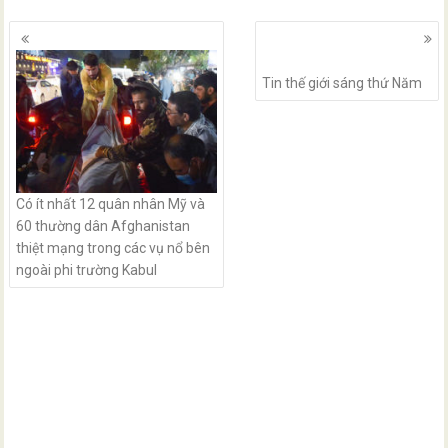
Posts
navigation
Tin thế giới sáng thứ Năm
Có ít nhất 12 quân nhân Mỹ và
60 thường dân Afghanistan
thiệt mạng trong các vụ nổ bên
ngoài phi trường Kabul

#### Prompt
Only an exact copy is wanted here: the line containing "thiệt mạng trong các vụ nổ bên" and every later line, up to and including the last line of the listing.

#### The completed task
thiệt mạng trong các vụ nổ bên
ngoài phi trường Kabul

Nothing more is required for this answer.